# TEXT:

•••

You usually want to query and update subtrees, often concurrently. Storing the entire tree is a horrible way to think about this problem. While some NoSQL databases try to help with this, they are not in any better position to solve the problem than a simple library over an SQL database.

Kinda depends on the use case. Let's say you have a caching layer and update a subtree in your RDBMS. Then you need to go find all values referencing that object and invalidate them. That's potentially a lot of complexity. Of course you could cache only parent objects and fetch the subtree on demand (cache or db). Hello slow.

So I prefer to not use words like "usually" as it truly depends on your application and use case.

I do not see how the caching comment here applies, and I think it is telling that this example still includes updating a subtree. I am wondering if you think by "library" I mean "cache layer": I don't.

So, either the NoSQL solution you are using is incredibly dumb (and your schema is pretty much "id->blob") or it is internally going to have to do just as many joins against separately stored data objects in order to rebuild a concurrently-modifiable tree.

In the former case your NoSQL solution is a really fancy object serialization framework (and probably one that is not optimal for your app) and in the second case it is implementing a database and has a library on top to help you store and index trees.

To be clear, and to go back to my argument: I feel the former provides no real value and the latter could be implemented as a library over a normal SQL solution without having also had to reinvent the storage layer, the transactional semantics, etc..

I'm dealing with this exact problem right now. I'm looking at MongoDB, CouchDB, and Postgres.

I agree that Postgres can do this - I've done it before. But I think you're a bit wrong to dismiss document databases so quickly.

Firstly, the subtree update problem isn't a huge problem. MongoDB allows dot notation to update items within a document. Yes, it is may well have to do just as much work as a SQL database in the update case, but I don't care. I'd prefer it is implemented in the database than something I have to do myself.

Secondly, the schema-free nature of a document database is a killer-feature for me. I have truly schema-free tree data (different levels of the tree have different, unknowable-in-advance data stored against them). Yes, I can implement this in a SQL database schema, but it's going to be an ugly schema (eg, I'll have to use rows to store things that should be columns). It will also be slow because of the hierarchical walking needed in the queries. (Although Postgres helps some here with hierarchical query support).

•••

# DATA ROWS:
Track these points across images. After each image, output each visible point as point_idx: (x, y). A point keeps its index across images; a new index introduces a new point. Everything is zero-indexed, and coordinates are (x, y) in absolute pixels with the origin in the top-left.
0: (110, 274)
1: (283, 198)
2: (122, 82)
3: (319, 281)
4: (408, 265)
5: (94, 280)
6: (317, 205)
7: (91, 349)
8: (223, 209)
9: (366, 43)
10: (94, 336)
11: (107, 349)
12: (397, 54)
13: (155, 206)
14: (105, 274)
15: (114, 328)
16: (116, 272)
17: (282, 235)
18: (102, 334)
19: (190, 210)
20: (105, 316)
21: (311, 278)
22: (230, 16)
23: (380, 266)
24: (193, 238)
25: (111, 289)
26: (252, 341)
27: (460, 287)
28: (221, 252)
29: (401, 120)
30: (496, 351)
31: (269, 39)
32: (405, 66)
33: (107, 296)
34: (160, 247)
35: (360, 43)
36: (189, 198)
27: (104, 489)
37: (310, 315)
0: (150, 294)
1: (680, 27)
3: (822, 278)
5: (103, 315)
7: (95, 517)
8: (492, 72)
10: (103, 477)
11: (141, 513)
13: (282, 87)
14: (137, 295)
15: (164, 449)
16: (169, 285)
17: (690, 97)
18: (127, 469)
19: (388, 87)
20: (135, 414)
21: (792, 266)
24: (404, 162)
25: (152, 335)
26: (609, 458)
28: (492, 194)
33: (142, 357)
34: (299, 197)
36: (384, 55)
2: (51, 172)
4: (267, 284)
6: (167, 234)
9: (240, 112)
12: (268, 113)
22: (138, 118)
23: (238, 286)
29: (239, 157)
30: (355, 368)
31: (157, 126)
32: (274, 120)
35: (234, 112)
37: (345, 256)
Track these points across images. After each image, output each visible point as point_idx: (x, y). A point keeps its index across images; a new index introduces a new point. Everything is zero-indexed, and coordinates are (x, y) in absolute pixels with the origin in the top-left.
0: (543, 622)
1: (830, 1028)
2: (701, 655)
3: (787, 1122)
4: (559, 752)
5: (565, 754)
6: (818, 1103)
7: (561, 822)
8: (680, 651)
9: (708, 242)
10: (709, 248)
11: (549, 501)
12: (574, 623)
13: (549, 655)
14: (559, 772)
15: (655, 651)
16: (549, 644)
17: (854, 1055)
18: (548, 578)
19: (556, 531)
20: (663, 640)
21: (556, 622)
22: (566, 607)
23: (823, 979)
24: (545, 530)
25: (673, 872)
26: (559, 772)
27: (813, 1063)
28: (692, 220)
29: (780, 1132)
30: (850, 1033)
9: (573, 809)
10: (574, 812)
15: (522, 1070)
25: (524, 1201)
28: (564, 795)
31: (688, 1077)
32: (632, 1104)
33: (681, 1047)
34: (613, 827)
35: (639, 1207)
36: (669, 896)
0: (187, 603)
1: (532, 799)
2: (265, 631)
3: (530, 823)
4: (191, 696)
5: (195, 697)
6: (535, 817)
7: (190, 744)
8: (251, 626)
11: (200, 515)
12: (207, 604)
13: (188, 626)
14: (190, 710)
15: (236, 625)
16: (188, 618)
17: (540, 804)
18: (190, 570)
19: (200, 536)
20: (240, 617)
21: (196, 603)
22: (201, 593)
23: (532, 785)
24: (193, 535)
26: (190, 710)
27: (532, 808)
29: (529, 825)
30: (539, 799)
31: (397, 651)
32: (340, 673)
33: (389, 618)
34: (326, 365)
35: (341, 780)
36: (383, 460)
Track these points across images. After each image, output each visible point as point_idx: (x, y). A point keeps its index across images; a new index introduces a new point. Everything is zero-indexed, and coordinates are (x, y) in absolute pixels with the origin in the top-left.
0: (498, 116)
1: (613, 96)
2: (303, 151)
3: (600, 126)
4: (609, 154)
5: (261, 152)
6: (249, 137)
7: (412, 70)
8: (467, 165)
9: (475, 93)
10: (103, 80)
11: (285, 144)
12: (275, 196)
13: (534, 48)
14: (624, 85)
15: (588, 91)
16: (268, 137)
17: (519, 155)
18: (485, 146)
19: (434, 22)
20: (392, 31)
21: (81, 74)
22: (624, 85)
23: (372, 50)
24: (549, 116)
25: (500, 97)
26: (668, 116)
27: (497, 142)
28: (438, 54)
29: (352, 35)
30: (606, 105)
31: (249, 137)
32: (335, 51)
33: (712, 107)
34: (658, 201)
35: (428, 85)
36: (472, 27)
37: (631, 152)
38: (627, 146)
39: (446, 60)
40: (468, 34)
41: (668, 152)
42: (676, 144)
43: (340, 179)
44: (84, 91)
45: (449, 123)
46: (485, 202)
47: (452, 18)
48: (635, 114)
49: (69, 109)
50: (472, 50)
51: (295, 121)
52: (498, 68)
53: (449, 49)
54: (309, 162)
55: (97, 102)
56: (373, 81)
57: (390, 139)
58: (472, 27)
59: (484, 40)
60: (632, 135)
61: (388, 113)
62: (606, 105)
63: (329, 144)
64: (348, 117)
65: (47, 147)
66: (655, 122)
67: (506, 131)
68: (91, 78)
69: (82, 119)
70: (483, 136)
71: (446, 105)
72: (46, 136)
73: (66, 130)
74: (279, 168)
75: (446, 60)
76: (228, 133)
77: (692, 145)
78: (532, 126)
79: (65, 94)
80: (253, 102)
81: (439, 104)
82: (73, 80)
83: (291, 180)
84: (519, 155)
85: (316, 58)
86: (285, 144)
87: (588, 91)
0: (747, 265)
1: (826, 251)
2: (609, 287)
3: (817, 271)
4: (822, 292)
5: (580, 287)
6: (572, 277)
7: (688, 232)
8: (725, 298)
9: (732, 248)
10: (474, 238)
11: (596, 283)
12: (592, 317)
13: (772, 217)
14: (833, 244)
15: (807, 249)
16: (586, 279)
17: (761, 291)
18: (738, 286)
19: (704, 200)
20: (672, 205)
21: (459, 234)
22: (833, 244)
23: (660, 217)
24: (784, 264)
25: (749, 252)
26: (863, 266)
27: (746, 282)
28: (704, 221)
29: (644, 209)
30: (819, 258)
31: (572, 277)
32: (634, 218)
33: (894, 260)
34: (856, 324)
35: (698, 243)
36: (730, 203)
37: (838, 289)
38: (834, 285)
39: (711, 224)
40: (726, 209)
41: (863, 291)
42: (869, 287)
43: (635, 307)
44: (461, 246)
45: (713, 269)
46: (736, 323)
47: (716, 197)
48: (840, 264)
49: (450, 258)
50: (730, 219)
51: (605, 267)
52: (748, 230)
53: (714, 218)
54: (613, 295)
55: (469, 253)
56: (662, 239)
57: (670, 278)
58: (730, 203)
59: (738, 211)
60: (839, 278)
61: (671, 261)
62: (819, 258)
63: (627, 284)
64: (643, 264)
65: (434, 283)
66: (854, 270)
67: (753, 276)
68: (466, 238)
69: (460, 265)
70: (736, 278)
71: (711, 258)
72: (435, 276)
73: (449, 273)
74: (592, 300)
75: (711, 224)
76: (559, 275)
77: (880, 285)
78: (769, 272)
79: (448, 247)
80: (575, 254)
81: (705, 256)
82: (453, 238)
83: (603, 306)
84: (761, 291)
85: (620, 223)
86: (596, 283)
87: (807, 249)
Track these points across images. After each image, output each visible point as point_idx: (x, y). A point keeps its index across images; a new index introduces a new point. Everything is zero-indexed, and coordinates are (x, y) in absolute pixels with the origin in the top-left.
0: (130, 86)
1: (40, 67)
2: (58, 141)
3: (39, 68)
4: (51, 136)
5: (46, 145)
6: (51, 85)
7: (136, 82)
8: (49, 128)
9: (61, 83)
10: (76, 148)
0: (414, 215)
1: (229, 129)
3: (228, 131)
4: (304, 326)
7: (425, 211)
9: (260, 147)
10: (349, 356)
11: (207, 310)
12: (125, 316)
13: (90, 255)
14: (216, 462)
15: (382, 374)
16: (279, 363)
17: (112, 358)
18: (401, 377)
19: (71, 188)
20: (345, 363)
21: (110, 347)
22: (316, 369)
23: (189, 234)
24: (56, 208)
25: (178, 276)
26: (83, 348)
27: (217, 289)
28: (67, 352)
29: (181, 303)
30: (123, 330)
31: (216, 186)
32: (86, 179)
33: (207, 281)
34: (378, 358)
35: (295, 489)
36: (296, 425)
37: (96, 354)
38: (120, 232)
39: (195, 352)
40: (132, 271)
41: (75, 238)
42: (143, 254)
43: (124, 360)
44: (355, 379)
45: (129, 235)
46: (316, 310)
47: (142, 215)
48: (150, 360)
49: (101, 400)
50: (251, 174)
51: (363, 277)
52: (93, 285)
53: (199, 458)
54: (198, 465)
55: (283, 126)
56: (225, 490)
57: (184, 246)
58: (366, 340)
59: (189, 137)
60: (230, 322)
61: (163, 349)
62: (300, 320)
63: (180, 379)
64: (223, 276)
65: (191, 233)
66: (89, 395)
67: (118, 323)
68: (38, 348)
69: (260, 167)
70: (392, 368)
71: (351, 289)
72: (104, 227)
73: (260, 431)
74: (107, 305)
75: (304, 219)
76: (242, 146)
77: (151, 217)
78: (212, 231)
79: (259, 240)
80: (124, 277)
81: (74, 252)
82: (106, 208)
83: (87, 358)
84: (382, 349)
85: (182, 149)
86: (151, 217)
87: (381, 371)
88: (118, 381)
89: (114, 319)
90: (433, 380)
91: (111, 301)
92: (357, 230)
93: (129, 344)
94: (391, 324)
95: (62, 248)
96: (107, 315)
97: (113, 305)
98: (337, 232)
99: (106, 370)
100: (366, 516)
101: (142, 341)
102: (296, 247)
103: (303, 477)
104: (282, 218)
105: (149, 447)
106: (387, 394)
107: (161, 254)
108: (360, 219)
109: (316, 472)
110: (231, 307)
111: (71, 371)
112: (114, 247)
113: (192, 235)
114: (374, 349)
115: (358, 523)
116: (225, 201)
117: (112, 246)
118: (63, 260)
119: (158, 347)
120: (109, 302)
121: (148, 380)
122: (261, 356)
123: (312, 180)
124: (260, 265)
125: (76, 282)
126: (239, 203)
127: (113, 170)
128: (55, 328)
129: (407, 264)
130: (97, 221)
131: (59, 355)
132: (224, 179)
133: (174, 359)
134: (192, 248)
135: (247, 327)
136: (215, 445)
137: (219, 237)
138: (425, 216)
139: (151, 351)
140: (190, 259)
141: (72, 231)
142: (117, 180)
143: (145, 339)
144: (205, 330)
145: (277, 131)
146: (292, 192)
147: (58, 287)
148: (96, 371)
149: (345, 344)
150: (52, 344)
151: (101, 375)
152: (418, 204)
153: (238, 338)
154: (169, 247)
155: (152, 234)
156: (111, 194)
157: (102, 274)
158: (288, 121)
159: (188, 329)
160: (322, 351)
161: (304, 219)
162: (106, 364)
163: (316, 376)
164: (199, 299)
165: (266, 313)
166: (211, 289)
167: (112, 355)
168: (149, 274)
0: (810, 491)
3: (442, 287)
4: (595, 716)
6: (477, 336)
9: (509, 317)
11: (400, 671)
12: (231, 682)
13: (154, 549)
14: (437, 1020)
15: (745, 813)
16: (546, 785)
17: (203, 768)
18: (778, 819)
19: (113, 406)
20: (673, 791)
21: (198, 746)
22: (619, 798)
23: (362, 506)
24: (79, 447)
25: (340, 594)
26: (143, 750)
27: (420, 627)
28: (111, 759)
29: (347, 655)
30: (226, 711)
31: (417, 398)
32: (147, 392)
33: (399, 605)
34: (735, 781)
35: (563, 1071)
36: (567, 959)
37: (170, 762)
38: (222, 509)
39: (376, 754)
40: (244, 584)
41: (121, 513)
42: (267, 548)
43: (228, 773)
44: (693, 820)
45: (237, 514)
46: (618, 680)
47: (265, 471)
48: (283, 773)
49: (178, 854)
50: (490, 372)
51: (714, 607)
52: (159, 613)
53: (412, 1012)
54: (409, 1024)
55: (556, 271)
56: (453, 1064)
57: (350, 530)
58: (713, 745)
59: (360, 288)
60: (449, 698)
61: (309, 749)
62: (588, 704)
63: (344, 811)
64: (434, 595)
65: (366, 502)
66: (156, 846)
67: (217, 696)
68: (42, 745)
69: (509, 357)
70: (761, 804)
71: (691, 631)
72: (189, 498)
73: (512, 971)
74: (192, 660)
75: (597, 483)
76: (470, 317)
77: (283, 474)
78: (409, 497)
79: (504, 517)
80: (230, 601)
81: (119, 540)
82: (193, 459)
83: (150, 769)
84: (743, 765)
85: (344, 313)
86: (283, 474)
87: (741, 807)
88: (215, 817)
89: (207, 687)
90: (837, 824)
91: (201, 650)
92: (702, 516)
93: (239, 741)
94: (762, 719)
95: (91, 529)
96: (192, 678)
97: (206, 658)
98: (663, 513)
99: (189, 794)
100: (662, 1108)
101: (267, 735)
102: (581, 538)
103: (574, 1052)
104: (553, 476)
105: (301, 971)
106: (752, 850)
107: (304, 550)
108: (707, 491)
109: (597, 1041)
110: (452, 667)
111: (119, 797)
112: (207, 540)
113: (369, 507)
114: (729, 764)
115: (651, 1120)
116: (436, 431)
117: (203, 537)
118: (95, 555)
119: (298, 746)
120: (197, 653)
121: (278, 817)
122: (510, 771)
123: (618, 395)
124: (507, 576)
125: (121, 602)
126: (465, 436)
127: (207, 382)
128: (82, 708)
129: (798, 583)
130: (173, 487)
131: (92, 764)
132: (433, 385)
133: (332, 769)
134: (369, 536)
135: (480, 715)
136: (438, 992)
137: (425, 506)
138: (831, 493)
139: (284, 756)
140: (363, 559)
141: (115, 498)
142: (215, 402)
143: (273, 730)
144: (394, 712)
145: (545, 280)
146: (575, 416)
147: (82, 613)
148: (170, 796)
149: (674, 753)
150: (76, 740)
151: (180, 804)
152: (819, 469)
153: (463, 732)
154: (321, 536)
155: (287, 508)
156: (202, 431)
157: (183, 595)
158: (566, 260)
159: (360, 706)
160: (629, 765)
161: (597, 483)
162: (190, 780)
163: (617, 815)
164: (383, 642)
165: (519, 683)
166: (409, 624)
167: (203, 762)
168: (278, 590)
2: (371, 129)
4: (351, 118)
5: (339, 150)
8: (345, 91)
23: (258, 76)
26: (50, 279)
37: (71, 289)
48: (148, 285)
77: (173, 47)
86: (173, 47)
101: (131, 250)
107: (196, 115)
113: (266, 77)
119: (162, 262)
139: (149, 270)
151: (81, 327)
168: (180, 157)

•••

# TO-DO LIST:
[A] Render this sentence from the database discussion in Spanish: "I'm dealing with this exact problem right now."
[B] Print the part of the entries that opens with their first line and closes with the line containing "37: (345, 256)", reproducing every line without change.
The database discussion and the entries have no connection to each other.

# ANSWERS TO EACH TASK:
[A] Ahora mismo estoy lidiando con este mismo problema.

[B]
Track these points across images. After each image, output each visible point as point_idx: (x, y). A point keeps its index across images; a new index introduces a new point. Everything is zero-indexed, and coordinates are (x, y) in absolute pixels with the origin in the top-left.
0: (110, 274)
1: (283, 198)
2: (122, 82)
3: (319, 281)
4: (408, 265)
5: (94, 280)
6: (317, 205)
7: (91, 349)
8: (223, 209)
9: (366, 43)
10: (94, 336)
11: (107, 349)
12: (397, 54)
13: (155, 206)
14: (105, 274)
15: (114, 328)
16: (116, 272)
17: (282, 235)
18: (102, 334)
19: (190, 210)
20: (105, 316)
21: (311, 278)
22: (230, 16)
23: (380, 266)
24: (193, 238)
25: (111, 289)
26: (252, 341)
27: (460, 287)
28: (221, 252)
29: (401, 120)
30: (496, 351)
31: (269, 39)
32: (405, 66)
33: (107, 296)
34: (160, 247)
35: (360, 43)
36: (189, 198)
27: (104, 489)
37: (310, 315)
0: (150, 294)
1: (680, 27)
3: (822, 278)
5: (103, 315)
7: (95, 517)
8: (492, 72)
10: (103, 477)
11: (141, 513)
13: (282, 87)
14: (137, 295)
15: (164, 449)
16: (169, 285)
17: (690, 97)
18: (127, 469)
19: (388, 87)
20: (135, 414)
21: (792, 266)
24: (404, 162)
25: (152, 335)
26: (609, 458)
28: (492, 194)
33: (142, 357)
34: (299, 197)
36: (384, 55)
2: (51, 172)
4: (267, 284)
6: (167, 234)
9: (240, 112)
12: (268, 113)
22: (138, 118)
23: (238, 286)
29: (239, 157)
30: (355, 368)
31: (157, 126)
32: (274, 120)
35: (234, 112)
37: (345, 256)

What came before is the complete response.